WHAT IS EXPECTED
Reproduce the listing word for word. Skip any image.

DATASET
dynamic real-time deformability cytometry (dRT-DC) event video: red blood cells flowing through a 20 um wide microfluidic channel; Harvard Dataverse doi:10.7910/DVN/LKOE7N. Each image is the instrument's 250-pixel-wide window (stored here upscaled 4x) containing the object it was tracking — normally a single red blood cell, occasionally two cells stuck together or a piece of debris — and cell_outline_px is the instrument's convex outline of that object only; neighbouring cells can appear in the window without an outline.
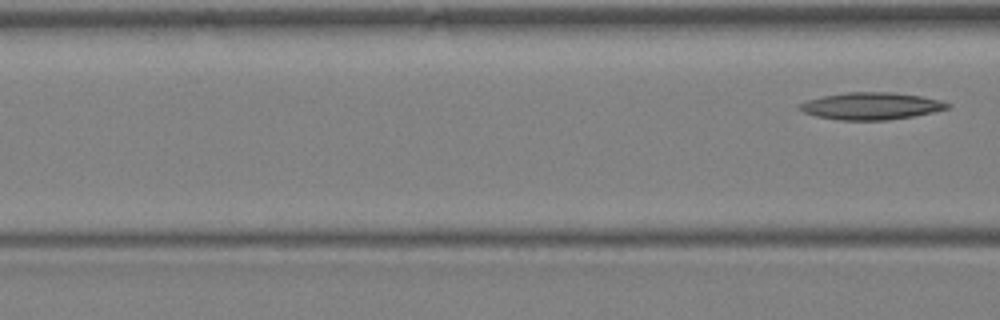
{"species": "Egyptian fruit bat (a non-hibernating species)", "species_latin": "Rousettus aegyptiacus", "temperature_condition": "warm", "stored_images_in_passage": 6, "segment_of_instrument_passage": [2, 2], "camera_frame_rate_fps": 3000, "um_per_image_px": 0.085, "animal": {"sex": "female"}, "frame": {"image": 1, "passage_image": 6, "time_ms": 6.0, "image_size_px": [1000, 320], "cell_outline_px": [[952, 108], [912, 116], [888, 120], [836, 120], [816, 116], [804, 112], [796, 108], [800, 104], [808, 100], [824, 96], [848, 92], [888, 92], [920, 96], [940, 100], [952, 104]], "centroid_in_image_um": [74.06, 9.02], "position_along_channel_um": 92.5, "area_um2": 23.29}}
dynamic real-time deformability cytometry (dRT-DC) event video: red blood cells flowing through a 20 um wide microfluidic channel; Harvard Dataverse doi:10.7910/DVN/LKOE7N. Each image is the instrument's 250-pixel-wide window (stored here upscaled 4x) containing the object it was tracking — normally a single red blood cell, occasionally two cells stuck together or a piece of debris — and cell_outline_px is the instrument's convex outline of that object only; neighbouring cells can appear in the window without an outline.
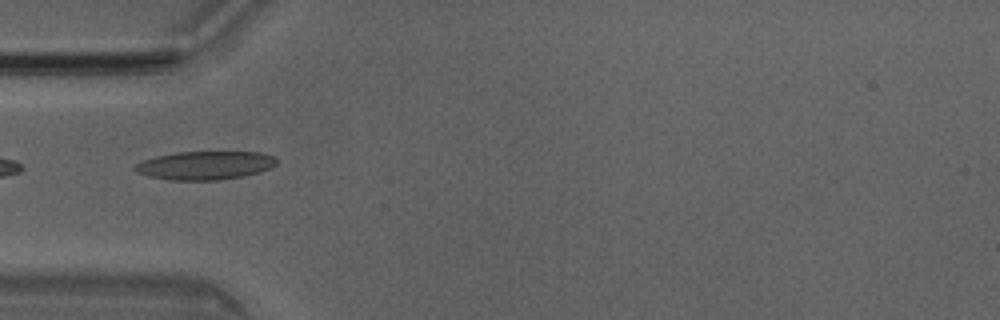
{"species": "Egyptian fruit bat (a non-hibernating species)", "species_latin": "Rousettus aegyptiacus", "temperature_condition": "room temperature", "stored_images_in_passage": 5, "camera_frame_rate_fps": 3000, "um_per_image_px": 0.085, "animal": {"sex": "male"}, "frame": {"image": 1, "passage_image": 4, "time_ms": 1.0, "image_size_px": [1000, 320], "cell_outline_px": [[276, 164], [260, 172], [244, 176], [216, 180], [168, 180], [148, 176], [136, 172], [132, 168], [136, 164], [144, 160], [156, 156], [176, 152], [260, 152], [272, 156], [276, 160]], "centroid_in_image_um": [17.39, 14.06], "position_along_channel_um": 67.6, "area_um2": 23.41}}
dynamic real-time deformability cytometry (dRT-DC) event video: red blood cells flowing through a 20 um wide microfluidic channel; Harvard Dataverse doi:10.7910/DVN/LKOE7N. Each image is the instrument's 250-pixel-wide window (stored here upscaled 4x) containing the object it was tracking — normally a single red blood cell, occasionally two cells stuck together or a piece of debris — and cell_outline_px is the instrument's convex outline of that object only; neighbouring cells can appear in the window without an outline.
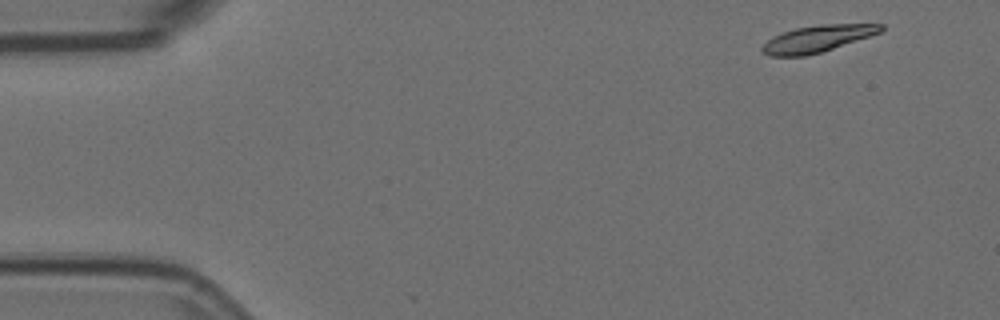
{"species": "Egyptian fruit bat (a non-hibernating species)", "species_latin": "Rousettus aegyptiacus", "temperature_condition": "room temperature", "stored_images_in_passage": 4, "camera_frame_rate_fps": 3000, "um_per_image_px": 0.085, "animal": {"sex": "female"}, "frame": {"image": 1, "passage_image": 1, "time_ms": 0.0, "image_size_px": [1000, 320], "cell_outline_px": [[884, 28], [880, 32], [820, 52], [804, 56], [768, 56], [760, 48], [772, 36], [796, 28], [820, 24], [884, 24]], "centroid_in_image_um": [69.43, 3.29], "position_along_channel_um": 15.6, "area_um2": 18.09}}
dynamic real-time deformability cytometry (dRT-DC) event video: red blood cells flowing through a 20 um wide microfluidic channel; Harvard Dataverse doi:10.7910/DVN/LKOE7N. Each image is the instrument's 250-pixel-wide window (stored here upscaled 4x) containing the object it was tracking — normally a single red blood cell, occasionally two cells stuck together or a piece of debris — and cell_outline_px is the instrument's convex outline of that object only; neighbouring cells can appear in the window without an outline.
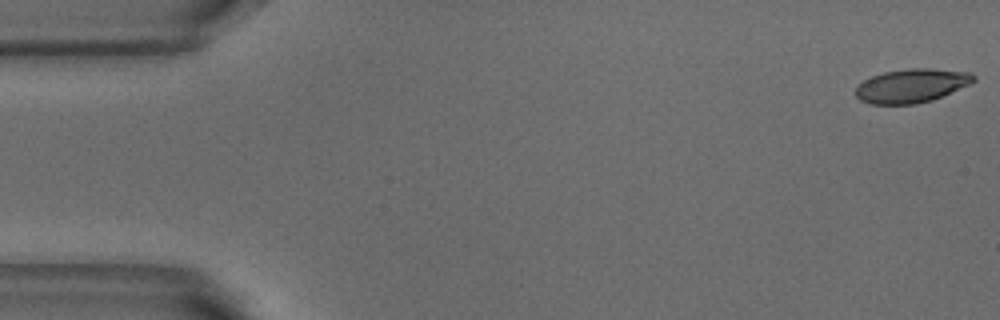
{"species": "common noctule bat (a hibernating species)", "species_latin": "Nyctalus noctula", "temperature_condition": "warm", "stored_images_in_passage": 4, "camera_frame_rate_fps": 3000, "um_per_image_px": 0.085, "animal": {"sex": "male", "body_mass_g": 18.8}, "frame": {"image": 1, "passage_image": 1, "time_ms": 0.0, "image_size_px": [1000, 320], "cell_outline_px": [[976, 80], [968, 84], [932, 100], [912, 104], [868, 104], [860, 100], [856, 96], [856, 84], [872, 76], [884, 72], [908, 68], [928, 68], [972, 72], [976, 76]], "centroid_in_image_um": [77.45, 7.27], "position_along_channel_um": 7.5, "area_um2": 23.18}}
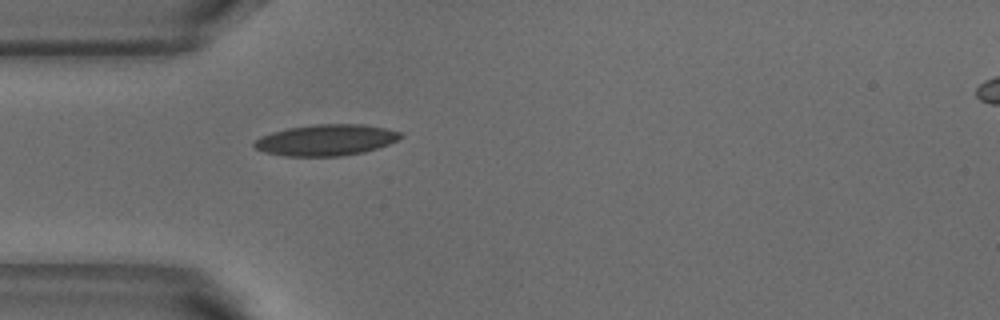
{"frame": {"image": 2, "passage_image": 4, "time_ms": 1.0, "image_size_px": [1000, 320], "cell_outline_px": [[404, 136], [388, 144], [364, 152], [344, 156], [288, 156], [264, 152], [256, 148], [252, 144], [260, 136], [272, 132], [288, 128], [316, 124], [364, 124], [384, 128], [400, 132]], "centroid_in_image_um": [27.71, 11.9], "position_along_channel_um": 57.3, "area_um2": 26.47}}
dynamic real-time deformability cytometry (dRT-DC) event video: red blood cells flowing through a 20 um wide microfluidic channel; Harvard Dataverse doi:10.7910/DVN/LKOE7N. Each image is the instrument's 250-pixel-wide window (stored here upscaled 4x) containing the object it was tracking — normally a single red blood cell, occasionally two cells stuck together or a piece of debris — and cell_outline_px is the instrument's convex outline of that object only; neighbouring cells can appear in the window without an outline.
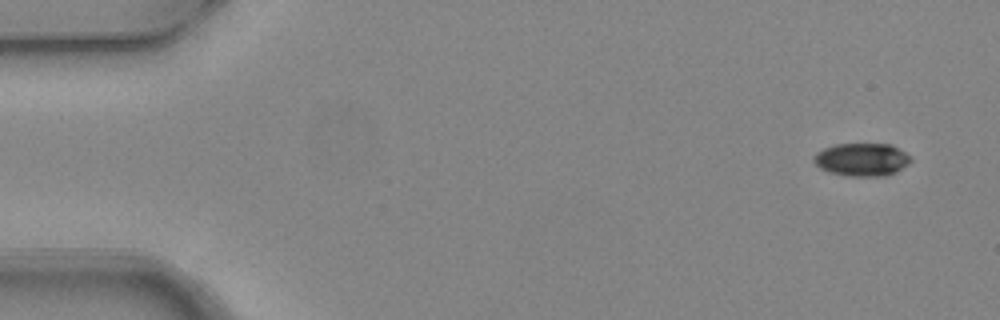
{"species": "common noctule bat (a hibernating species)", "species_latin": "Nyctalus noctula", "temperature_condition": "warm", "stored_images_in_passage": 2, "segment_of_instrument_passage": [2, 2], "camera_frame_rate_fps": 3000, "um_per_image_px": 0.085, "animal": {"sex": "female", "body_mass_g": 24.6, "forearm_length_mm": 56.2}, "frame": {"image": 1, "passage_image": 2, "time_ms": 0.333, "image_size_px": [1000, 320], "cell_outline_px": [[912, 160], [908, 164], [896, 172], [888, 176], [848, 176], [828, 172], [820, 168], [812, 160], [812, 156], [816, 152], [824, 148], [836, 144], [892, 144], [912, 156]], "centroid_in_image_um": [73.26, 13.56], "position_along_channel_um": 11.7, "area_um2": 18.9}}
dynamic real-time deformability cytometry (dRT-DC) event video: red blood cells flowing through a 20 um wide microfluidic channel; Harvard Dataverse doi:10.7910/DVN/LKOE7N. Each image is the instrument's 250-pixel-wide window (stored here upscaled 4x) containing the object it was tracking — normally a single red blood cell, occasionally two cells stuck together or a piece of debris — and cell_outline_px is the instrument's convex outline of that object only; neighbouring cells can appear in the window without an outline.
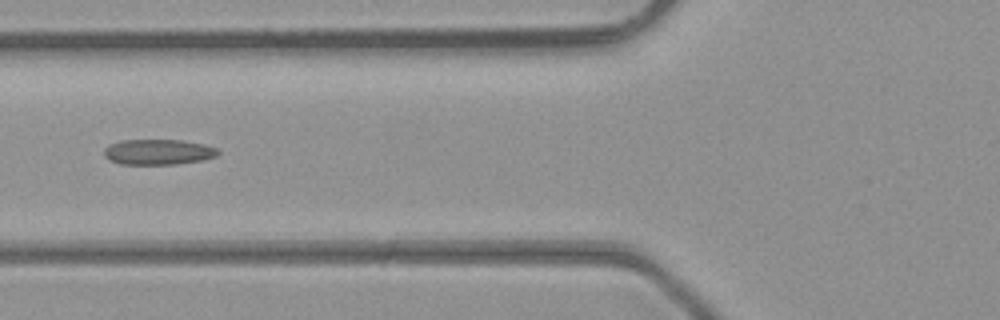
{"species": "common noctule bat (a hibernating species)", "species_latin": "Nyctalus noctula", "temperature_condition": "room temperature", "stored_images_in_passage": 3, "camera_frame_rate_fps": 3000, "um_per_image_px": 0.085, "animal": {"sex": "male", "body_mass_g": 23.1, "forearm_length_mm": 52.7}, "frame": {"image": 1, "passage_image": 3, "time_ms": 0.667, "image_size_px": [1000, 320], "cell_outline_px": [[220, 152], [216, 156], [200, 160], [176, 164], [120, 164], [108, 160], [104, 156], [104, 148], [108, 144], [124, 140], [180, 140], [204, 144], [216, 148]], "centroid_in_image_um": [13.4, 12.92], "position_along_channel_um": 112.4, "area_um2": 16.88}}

EXERCISE OUTPUT
dynamic real-time deformability cytometry (dRT-DC) event video: red blood cells flowing through a 20 um wide microfluidic channel; Harvard Dataverse doi:10.7910/DVN/LKOE7N. Each image is the instrument's 250-pixel-wide window (stored here upscaled 4x) containing the object it was tracking — normally a single red blood cell, occasionally two cells stuck together or a piece of debris — and cell_outline_px is the instrument's convex outline of that object only; neighbouring cells can appear in the window without an outline.
{"species": "Egyptian fruit bat (a non-hibernating species)", "species_latin": "Rousettus aegyptiacus", "temperature_condition": "warm", "stored_images_in_passage": 6, "segment_of_instrument_passage": [2, 2], "camera_frame_rate_fps": 3000, "um_per_image_px": 0.085, "animal": {"sex": "female"}, "frame": {"image": 1, "passage_image": 6, "time_ms": 6.0, "image_size_px": [1000, 320], "cell_outline_px": [[952, 108], [912, 116], [888, 120], [836, 120], [816, 116], [804, 112], [796, 108], [800, 104], [808, 100], [824, 96], [848, 92], [888, 92], [920, 96], [940, 100], [952, 104]], "centroid_in_image_um": [74.06, 9.02], "position_along_channel_um": 92.5, "area_um2": 23.29}}
dynamic real-time deformability cytometry (dRT-DC) event video: red blood cells flowing through a 20 um wide microfluidic channel; Harvard Dataverse doi:10.7910/DVN/LKOE7N. Each image is the instrument's 250-pixel-wide window (stored here upscaled 4x) containing the object it was tracking — normally a single red blood cell, occasionally two cells stuck together or a piece of debris — and cell_outline_px is the instrument's convex outline of that object only; neighbouring cells can appear in the window without an outline.
{"species": "Egyptian fruit bat (a non-hibernating species)", "species_latin": "Rousettus aegyptiacus", "temperature_condition": "room temperature", "stored_images_in_passage": 5, "camera_frame_rate_fps": 3000, "um_per_image_px": 0.085, "animal": {"sex": "male"}, "frame": {"image": 1, "passage_image": 4, "time_ms": 1.0, "image_size_px": [1000, 320], "cell_outline_px": [[276, 164], [260, 172], [244, 176], [216, 180], [168, 180], [148, 176], [136, 172], [132, 168], [136, 164], [144, 160], [156, 156], [176, 152], [260, 152], [272, 156], [276, 160]], "centroid_in_image_um": [17.39, 14.06], "position_along_channel_um": 67.6, "area_um2": 23.41}}
dynamic real-time deformability cytometry (dRT-DC) event video: red blood cells flowing through a 20 um wide microfluidic channel; Harvard Dataverse doi:10.7910/DVN/LKOE7N. Each image is the instrument's 250-pixel-wide window (stored here upscaled 4x) containing the object it was tracking — normally a single red blood cell, occasionally two cells stuck together or a piece of debris — and cell_outline_px is the instrument's convex outline of that object only; neighbouring cells can appear in the window without an outline.
{"species": "Egyptian fruit bat (a non-hibernating species)", "species_latin": "Rousettus aegyptiacus", "temperature_condition": "room temperature", "stored_images_in_passage": 4, "camera_frame_rate_fps": 3000, "um_per_image_px": 0.085, "animal": {"sex": "female"}, "frame": {"image": 1, "passage_image": 1, "time_ms": 0.0, "image_size_px": [1000, 320], "cell_outline_px": [[884, 28], [880, 32], [820, 52], [804, 56], [768, 56], [760, 48], [772, 36], [796, 28], [820, 24], [884, 24]], "centroid_in_image_um": [69.43, 3.29], "position_along_channel_um": 15.6, "area_um2": 18.09}}
dynamic real-time deformability cytometry (dRT-DC) event video: red blood cells flowing through a 20 um wide microfluidic channel; Harvard Dataverse doi:10.7910/DVN/LKOE7N. Each image is the instrument's 250-pixel-wide window (stored here upscaled 4x) containing the object it was tracking — normally a single red blood cell, occasionally two cells stuck together or a piece of debris — and cell_outline_px is the instrument's convex outline of that object only; neighbouring cells can appear in the window without an outline.
{"species": "common noctule bat (a hibernating species)", "species_latin": "Nyctalus noctula", "temperature_condition": "warm", "stored_images_in_passage": 4, "camera_frame_rate_fps": 3000, "um_per_image_px": 0.085, "animal": {"sex": "male", "body_mass_g": 18.8}, "frame": {"image": 1, "passage_image": 1, "time_ms": 0.0, "image_size_px": [1000, 320], "cell_outline_px": [[976, 80], [968, 84], [932, 100], [912, 104], [868, 104], [860, 100], [856, 96], [856, 84], [872, 76], [884, 72], [908, 68], [928, 68], [972, 72], [976, 76]], "centroid_in_image_um": [77.45, 7.27], "position_along_channel_um": 7.5, "area_um2": 23.18}}
{"frame": {"image": 2, "passage_image": 4, "time_ms": 1.0, "image_size_px": [1000, 320], "cell_outline_px": [[404, 136], [388, 144], [364, 152], [344, 156], [288, 156], [264, 152], [256, 148], [252, 144], [260, 136], [272, 132], [288, 128], [316, 124], [364, 124], [384, 128], [400, 132]], "centroid_in_image_um": [27.71, 11.9], "position_along_channel_um": 57.3, "area_um2": 26.47}}
dynamic real-time deformability cytometry (dRT-DC) event video: red blood cells flowing through a 20 um wide microfluidic channel; Harvard Dataverse doi:10.7910/DVN/LKOE7N. Each image is the instrument's 250-pixel-wide window (stored here upscaled 4x) containing the object it was tracking — normally a single red blood cell, occasionally two cells stuck together or a piece of debris — and cell_outline_px is the instrument's convex outline of that object only; neighbouring cells can appear in the window without an outline.
{"species": "common noctule bat (a hibernating species)", "species_latin": "Nyctalus noctula", "temperature_condition": "warm", "stored_images_in_passage": 2, "segment_of_instrument_passage": [2, 2], "camera_frame_rate_fps": 3000, "um_per_image_px": 0.085, "animal": {"sex": "female", "body_mass_g": 24.6, "forearm_length_mm": 56.2}, "frame": {"image": 1, "passage_image": 2, "time_ms": 0.333, "image_size_px": [1000, 320], "cell_outline_px": [[912, 160], [908, 164], [896, 172], [888, 176], [848, 176], [828, 172], [820, 168], [812, 160], [812, 156], [816, 152], [824, 148], [836, 144], [892, 144], [912, 156]], "centroid_in_image_um": [73.26, 13.56], "position_along_channel_um": 11.7, "area_um2": 18.9}}
dynamic real-time deformability cytometry (dRT-DC) event video: red blood cells flowing through a 20 um wide microfluidic channel; Harvard Dataverse doi:10.7910/DVN/LKOE7N. Each image is the instrument's 250-pixel-wide window (stored here upscaled 4x) containing the object it was tracking — normally a single red blood cell, occasionally two cells stuck together or a piece of debris — and cell_outline_px is the instrument's convex outline of that object only; neighbouring cells can appear in the window without an outline.
{"species": "common noctule bat (a hibernating species)", "species_latin": "Nyctalus noctula", "temperature_condition": "room temperature", "stored_images_in_passage": 3, "camera_frame_rate_fps": 3000, "um_per_image_px": 0.085, "animal": {"sex": "male", "body_mass_g": 23.1, "forearm_length_mm": 52.7}, "frame": {"image": 1, "passage_image": 3, "time_ms": 0.667, "image_size_px": [1000, 320], "cell_outline_px": [[220, 152], [216, 156], [200, 160], [176, 164], [120, 164], [108, 160], [104, 156], [104, 148], [108, 144], [124, 140], [180, 140], [204, 144], [216, 148]], "centroid_in_image_um": [13.4, 12.92], "position_along_channel_um": 112.4, "area_um2": 16.88}}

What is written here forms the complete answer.